● **EXCERPT PROVIDED**

=-=-=

That's pretty much what I'm doing just now Dani, just that there are a few calls I can't afford to miss at times!

It's just so difficult dragging myself into this hi-tech age  But I'll get there in the end!

Jackie x


----------



## A3DFU (May 7, 2002)

Jac-in-a-Box said:


> A3DFU said:
> 
> 
> > No help to you, Jackie, but I do it the old fashioned way despite having bluetooth:
> ...


I know, I'm struggling to survive myself right now :?


----------



## clived (May 6, 2002)

Toshiba said:


> bluetooth will work with anyphone.


Wow, that's a good trick - Bluetooth working on any phone, even those without Bluetooth?  :wink:


----------



## ObiWan (Sep 25, 2005)

clived said:


> Toshiba said:
> 
> 
> > bluetooth will work with anyphone.
> ...


No that bluetack :wink:


----------



## Toshiba (Jul 8, 2004)

clived said:


> Toshiba said:
> 
> 
> > bluetooth will work with anyphone.
> ...


yeah, even your BT phone! - ok you got me, your right.

=-=-=

● **ENTRIES SUPPLIED**
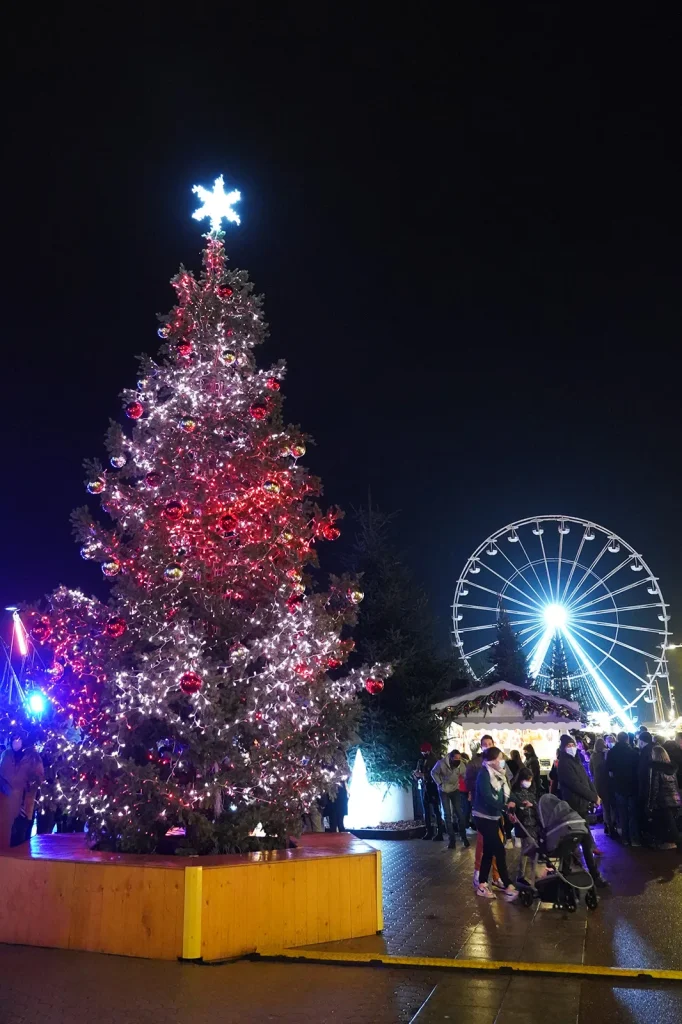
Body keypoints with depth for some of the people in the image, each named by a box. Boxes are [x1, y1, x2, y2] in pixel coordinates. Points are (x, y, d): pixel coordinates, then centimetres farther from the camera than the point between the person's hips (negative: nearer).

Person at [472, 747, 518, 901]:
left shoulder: (498, 774, 9)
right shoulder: (484, 774, -17)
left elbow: (506, 794, 9)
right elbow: (487, 797, -26)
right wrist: (505, 806, -30)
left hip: (493, 817, 9)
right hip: (483, 817, -9)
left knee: (489, 851, 12)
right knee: (499, 850, -9)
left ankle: (482, 885, 21)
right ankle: (508, 887, -6)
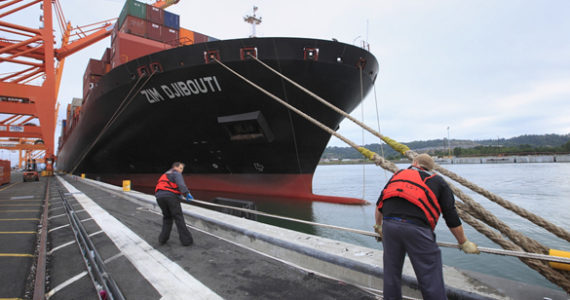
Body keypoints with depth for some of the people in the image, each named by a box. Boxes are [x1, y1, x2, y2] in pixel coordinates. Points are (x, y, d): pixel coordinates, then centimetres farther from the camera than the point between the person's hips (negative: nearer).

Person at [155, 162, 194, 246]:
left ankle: (163, 238, 14)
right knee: (178, 217, -1)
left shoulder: (164, 175, 33)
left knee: (167, 217, 21)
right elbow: (180, 183, -12)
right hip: (171, 195, -6)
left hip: (159, 196, 6)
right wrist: (186, 193, -19)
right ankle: (186, 240, -1)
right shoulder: (176, 173, 8)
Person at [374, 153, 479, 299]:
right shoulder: (438, 181, 20)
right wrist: (464, 243, 31)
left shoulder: (399, 174, 27)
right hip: (416, 226, -3)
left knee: (391, 273, 19)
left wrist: (378, 226, 41)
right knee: (430, 279, 9)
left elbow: (379, 205, 26)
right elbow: (452, 218, 18)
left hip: (389, 223, 3)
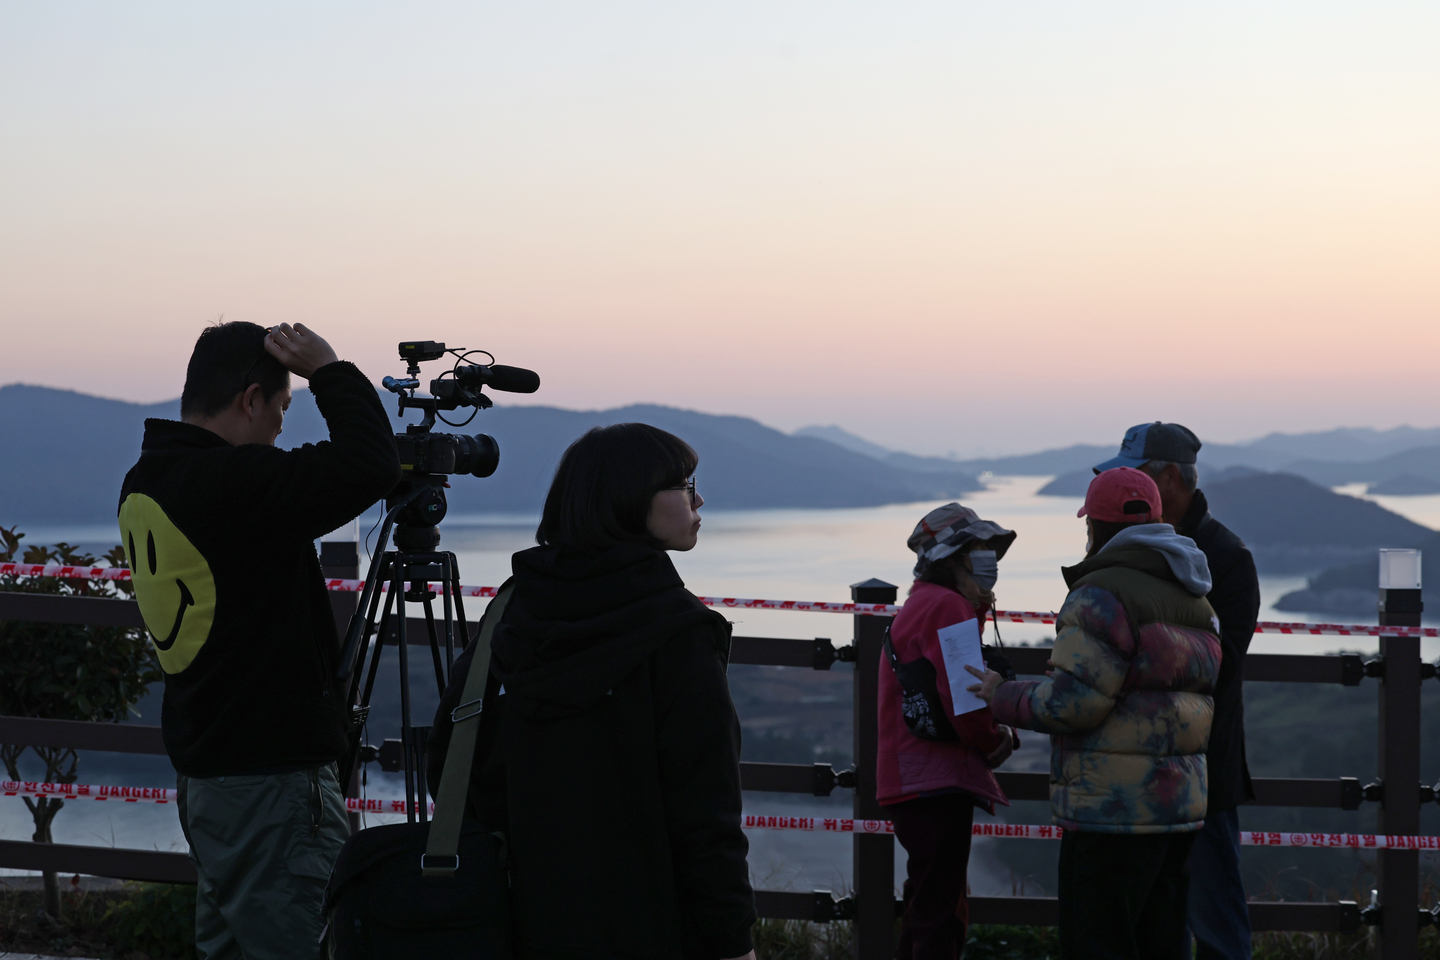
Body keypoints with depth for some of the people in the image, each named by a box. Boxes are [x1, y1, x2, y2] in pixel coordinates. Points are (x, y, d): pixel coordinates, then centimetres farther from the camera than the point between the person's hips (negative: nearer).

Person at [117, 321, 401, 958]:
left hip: (203, 774, 10)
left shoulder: (144, 484, 9)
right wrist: (329, 371, -14)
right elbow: (370, 466, -26)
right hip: (273, 780, -10)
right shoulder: (231, 483, -21)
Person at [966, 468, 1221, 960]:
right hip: (1182, 804, 9)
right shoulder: (1194, 599, 17)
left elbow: (1072, 702, -18)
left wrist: (1004, 698, -2)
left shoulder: (1103, 594, -12)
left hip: (1113, 807, -9)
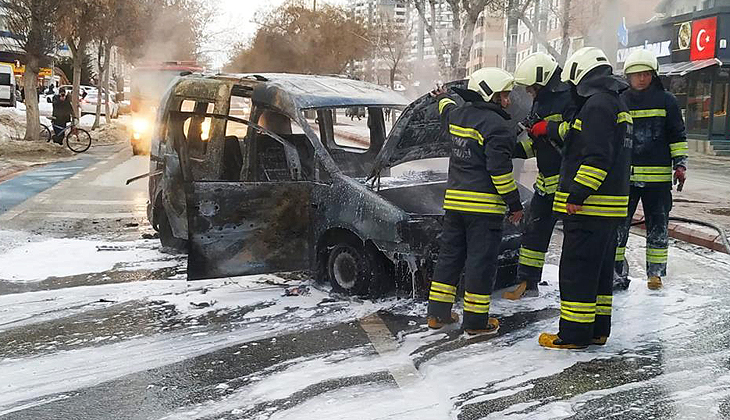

=-=-=

● **WORK TO COMPLETE**
a: In the Bluetooth forum thread, begin at the words "That's pretty much" and stop after "(May 7, 2002)", changing "hi-tech age" to "digital age" in that stretch.
b: Write what comes next in the Bluetooth forum thread, picking up after its final post.
The entries have nothing to do with the Bluetooth forum thread.

● **ANSWER SET**
a:
That's pretty much what I'm doing just now Dani, just that there are a few calls I can't afford to miss at times!

It's just so difficult dragging myself into this digital age  But I'll get there in the end!

Jackie x


----------



## A3DFU (May 7, 2002)

b:
----------



## PDTT (Jan 6, 2006)

Naaaa ...

I wouldn't bother with anything but the HP iPAQ hw6515. But good luck trying to get one....

http://h10010.www1.hp.com/wwpc/uk/en/sm ... 22715.html

Comes with integrated GPS and free tomtom maps. You can upgrade to the tomtom plus service and have the latest speed camera info downloaded to your phone via GPRS. And it's your phone so you can take it with you walking on holiday in rome (you'll need the maps obviously) and let it guide you straight to an attraction. You can also have it hooked up to a bluetooth hands free car kit.

This has it all in one. Awesome toy!!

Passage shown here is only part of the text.